To diagnose Yellow Fever, often a travel history is necessary to asset a clinical diagnosis based on a simple symptomatology like: Fever and muscle pain (back), nausea and vomiting for more than a week. Mild cases can be confirmed virologically around a week following the onset of the illness especially if they coincide with a regional outbreak. Direct confirmation can be obtained by “reverse transcription polymerase chain” but will take between 1 and 4 weeks. Serologically, an enzyme -lined immunosorbent assay is available using IgM or IgG (4-fold-increase) titers. Those tests may react with other viruses like dengue virus.

Liver biopsy has been used to verify inflammatory process within the hepatocytes and also can detect the viral antigens. Nowadays, the biopsy is more often done in the post-mortem period to confirm the cause of death. Remember that other diseases with similar symptoms need also to be differentiated from other mosquito transmitted diseases like Malaria or other viral hemorrhagic fevers seen with Ebola and Lassa viruses (Africa), Junín virus (Argentine), Marburg virus (Equatorial Guinea) etc.

To prevent contraction of Yellow Fever disease, it is important to avoid mosquito bites in areas where the disease is endemic. The best prevention measure rests on a vaccination program. Insect repellents (with DEET, Picaridin, oil of lemon eucalyptus) on exposed skin is also recommended when outdoors. Use of long pants and long sleeves clotting with socks can help also in the prevention. Programs applying larvicides to water storage containers has also helped in controlling the mosquitos’ population through the breeding sites while insecticide sprays have helped in controlling the transmission of the Yellow Fever disease.

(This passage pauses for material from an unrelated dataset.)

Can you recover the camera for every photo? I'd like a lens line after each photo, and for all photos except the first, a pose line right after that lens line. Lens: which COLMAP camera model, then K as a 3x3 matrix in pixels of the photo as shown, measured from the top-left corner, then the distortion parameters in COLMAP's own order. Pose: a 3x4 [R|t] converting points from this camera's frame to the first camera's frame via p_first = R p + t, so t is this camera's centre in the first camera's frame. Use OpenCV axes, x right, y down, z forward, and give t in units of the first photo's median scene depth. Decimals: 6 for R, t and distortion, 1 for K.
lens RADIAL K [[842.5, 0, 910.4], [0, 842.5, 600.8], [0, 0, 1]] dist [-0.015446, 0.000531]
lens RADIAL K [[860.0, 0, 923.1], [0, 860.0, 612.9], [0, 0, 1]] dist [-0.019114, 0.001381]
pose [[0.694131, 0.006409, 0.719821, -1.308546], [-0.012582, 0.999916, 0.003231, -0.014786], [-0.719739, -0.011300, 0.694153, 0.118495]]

Vaccination is recommended when travelling to affected areas and it will be effective after the 10th day of the vaccination. A single dose is sufficient to confer lifetime immunity according to the World Health Care Organization (WHO) but people living in the affected area are recommended to be vaccinated during the first year of life. The vaccine is safe but rare cases (1/300,000) of viscerotropic disease can be seen, unfortunately can also be fatal. Finally, rare cases of fatal meningoencephalitis can be seen in 5%.

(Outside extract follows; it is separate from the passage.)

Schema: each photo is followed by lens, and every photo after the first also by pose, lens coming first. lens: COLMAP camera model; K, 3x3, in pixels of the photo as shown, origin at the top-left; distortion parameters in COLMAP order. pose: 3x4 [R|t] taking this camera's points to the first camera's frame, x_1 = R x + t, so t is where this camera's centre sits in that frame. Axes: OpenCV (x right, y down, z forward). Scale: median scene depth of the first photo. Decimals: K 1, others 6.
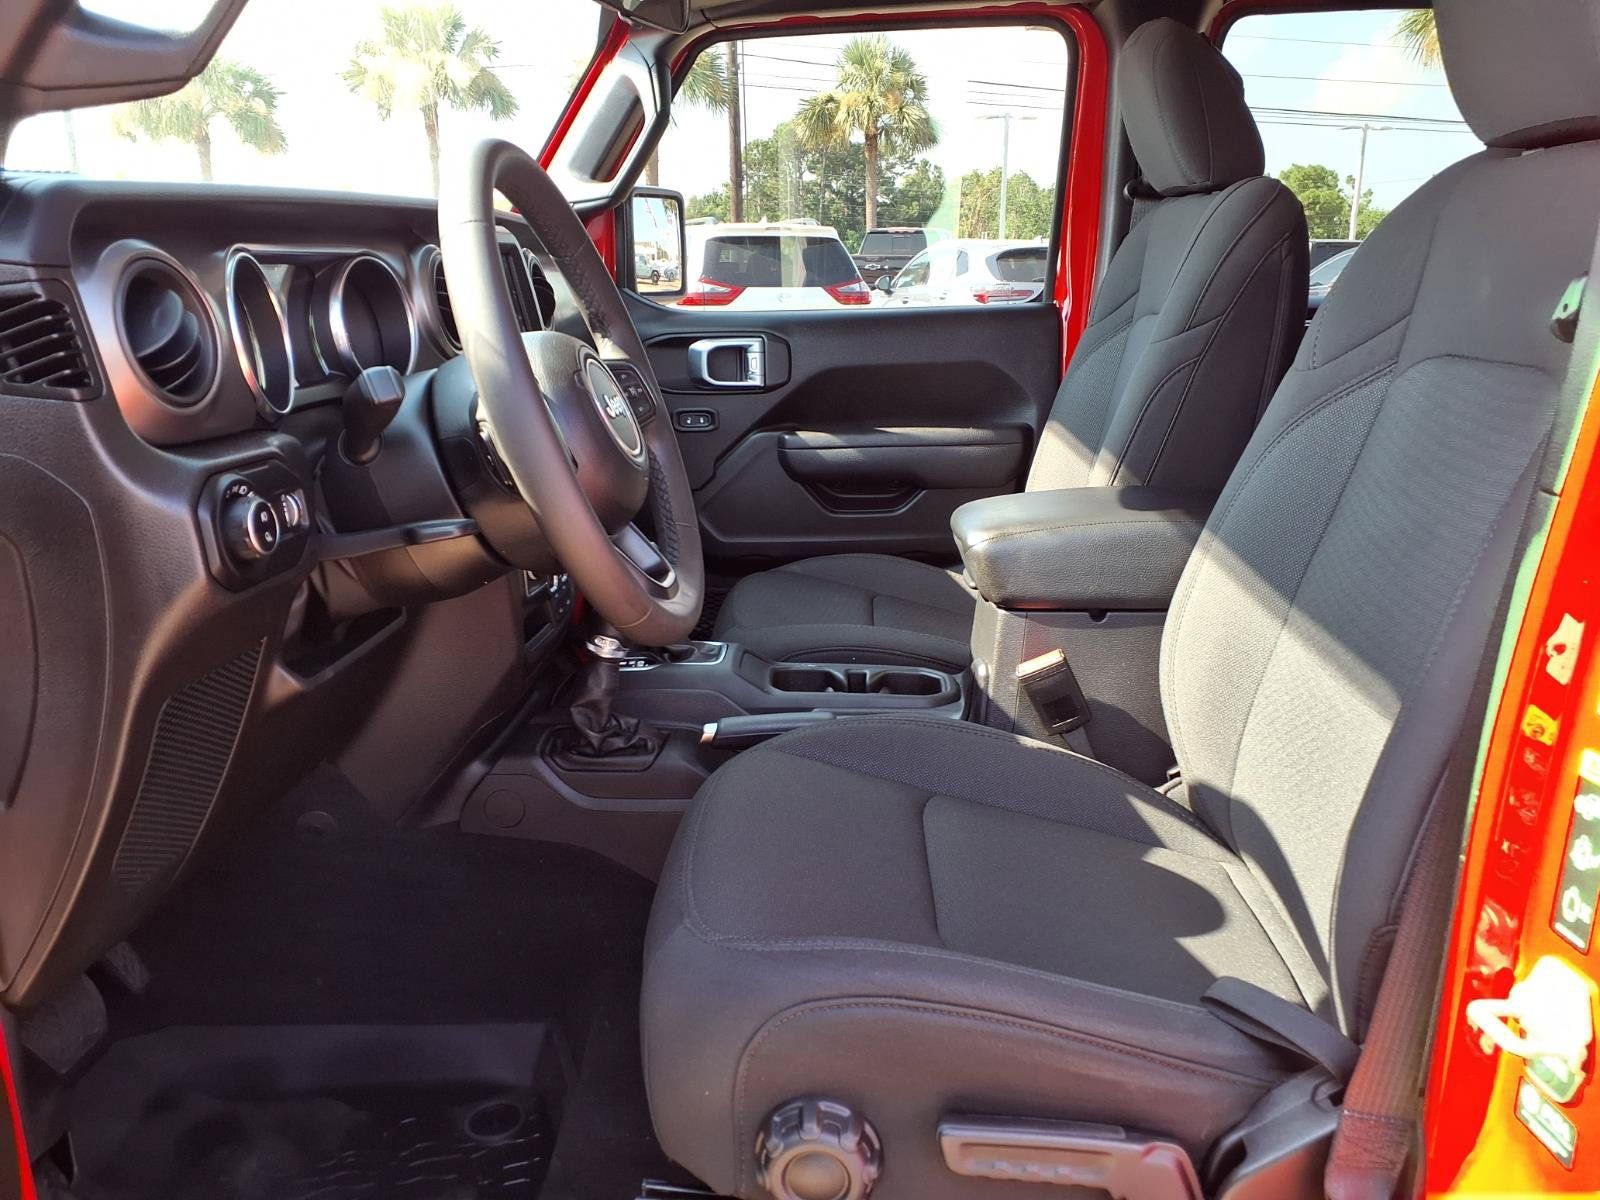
lens RADIAL K [[1311.2, 0, 800.0], [0, 1311.2, 600.0], [0, 0, 1]] dist [0.043319, -0.014868]
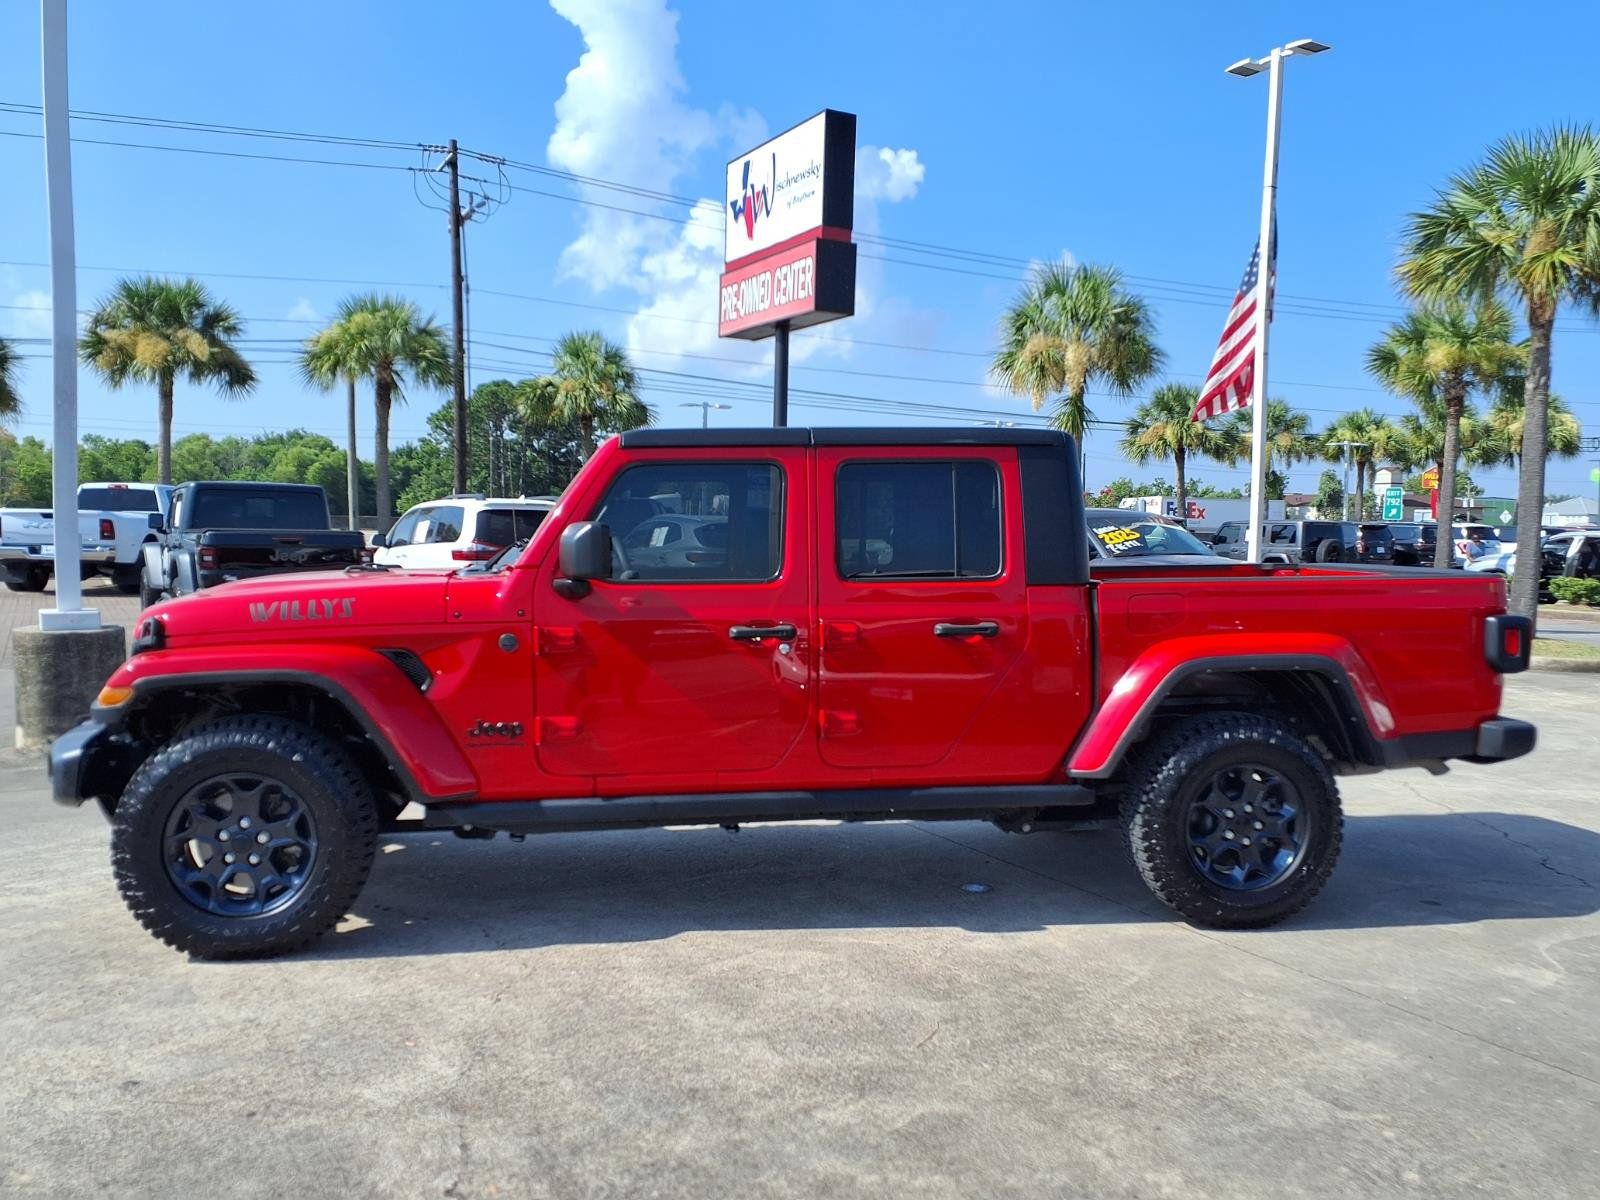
lens RADIAL K [[1632.7, 0, 800.0], [0, 1632.7, 600.0], [0, 0, 1]] dist [0.058404, -0.029632]
pose [[0.978701, 0.009152, 0.205085, -0.052190], [0.031412, 0.980566, -0.193659, 0.077749], [-0.202872, 0.195977, 0.959394, -0.343395]]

No cure is known for Yellow Fever disease. Hospitalization is recommended in some cases because of a rapid deterioration can be observed. Antiviral drugs, Interferons have been used with little success. Rehydration and symptomatic treatment with Aspirin or anti-inflammatory medication need too be avoided because of gastrointestinal bleeding. It is a common tropical disease in Africa (Central and East Africa) and South America where more than 600 million people live in endemic area and 200,000 will be affected yearly by the disease but unfortunately half of those will die of complications.

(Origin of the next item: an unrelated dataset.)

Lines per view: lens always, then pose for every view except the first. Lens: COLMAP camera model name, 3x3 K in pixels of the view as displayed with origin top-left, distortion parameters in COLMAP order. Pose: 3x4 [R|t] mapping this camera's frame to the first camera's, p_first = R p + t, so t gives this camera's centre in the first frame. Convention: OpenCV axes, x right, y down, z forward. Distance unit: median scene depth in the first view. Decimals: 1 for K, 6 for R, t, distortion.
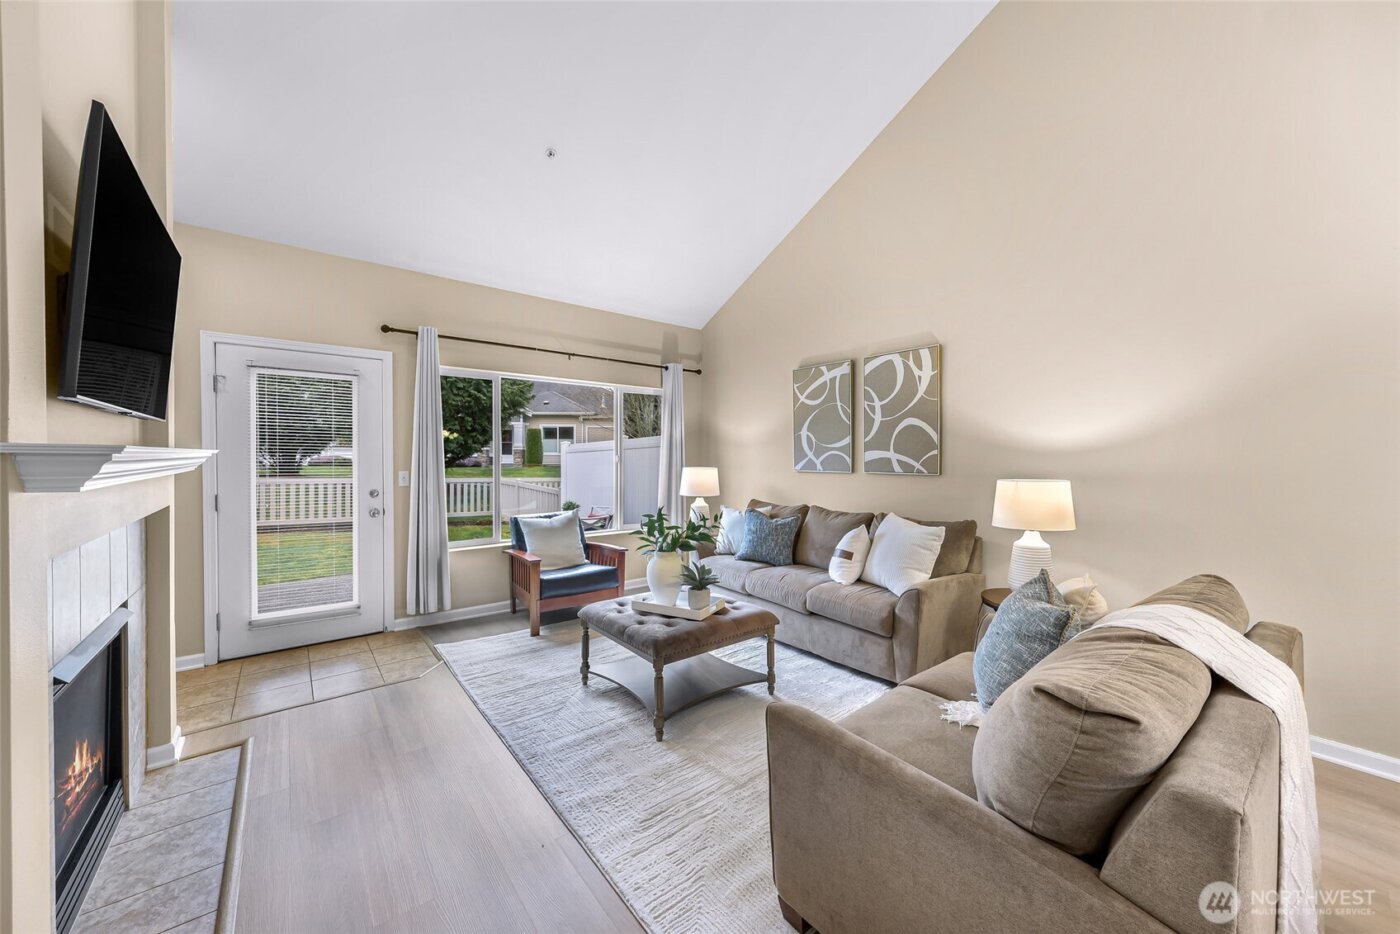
lens RADIAL K [[518.9, 0, 699.0], [0, 518.9, 463.6], [0, 0, 1]] dist [0.002031, 0.000017]
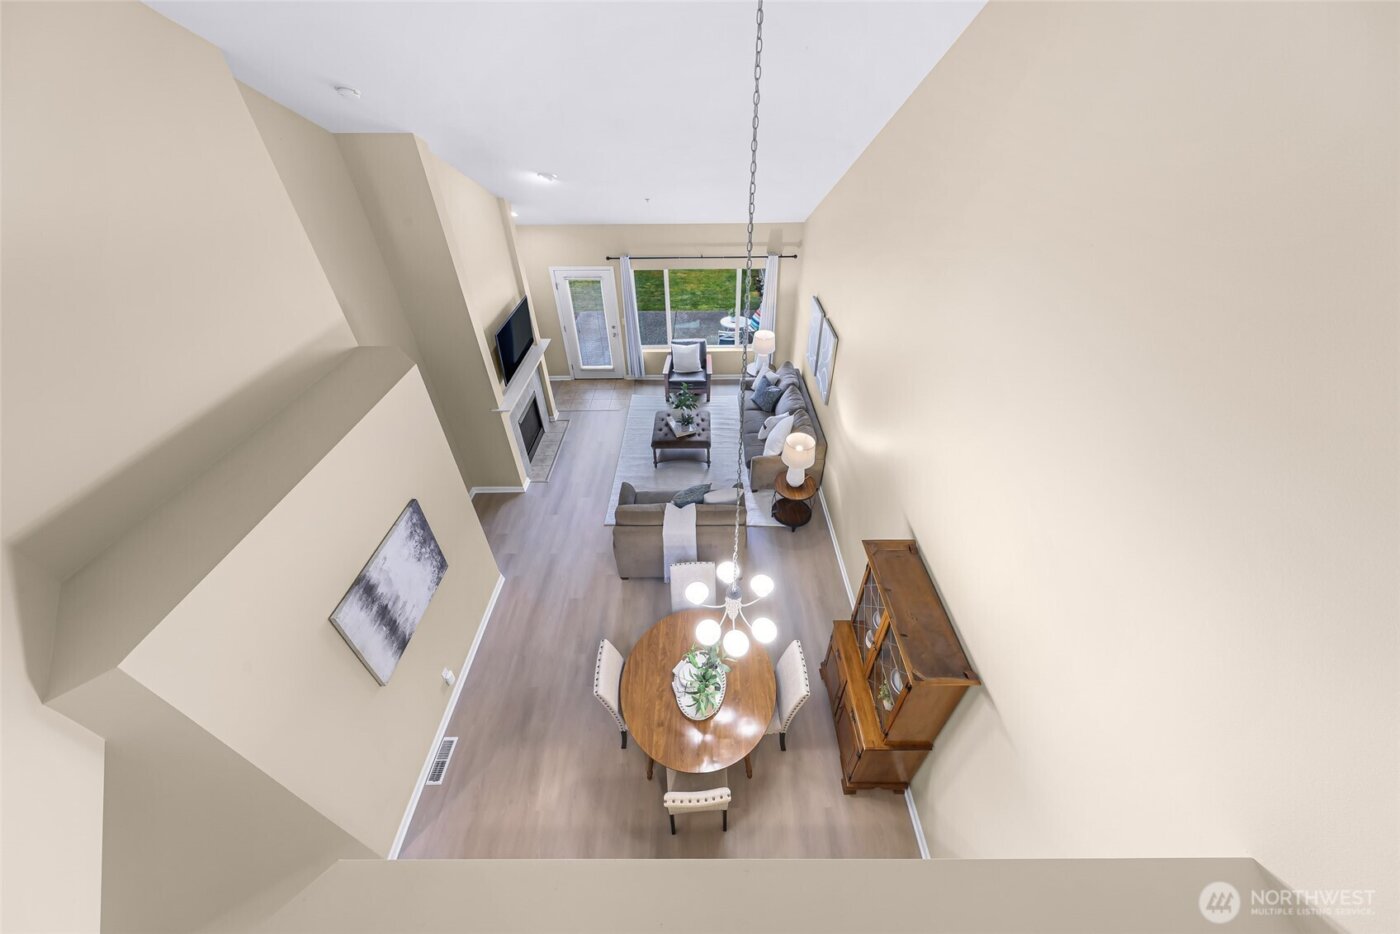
lens RADIAL K [[463.9, 0, 700.3], [0, 463.9, 427.5], [0, 0, 1]] dist [-0.000204, -0.000016]
pose [[0.783034, 0.363517, -0.504691, 0.882866], [0.000127, 0.811335, 0.584581, -0.776103], [0.621979, -0.457811, 0.635257, -0.297243]]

Researchers have found that an early administration of Ribavirin may be an effective treatment during the first 5 days of the disease in the hamster model and was found to improve the survival rate and reduce tissue damage in the liver and the spleen. It also prevented hepatocellular steatosis in normalizing the level of “Alanine aminotransferase” which is a liver damage marker, similarly seen in the treatment of Hepatitis C disease. Unfortunately, the Ribavirin has failed to improve the survival rate in a virulent rhesus model of Yellow Fever. Fortunately, there are other promising researches in many countries. One has to remember that the virus of Yellow Fever is still considered in many countries as a potential biological weapon like in the United States.

On my return from Benin-Togo and Ghana, I wanted to indulge myself to find a way to discuss such disease after almost 300 of us took in hand our courage and determination to visit the land which may have been the place of birth of the grand-Father of our ancestor General Toussaint Breda Louverture. We all were a target for those mosquitoes. We needed to be aware of the signs and symptoms of such disease.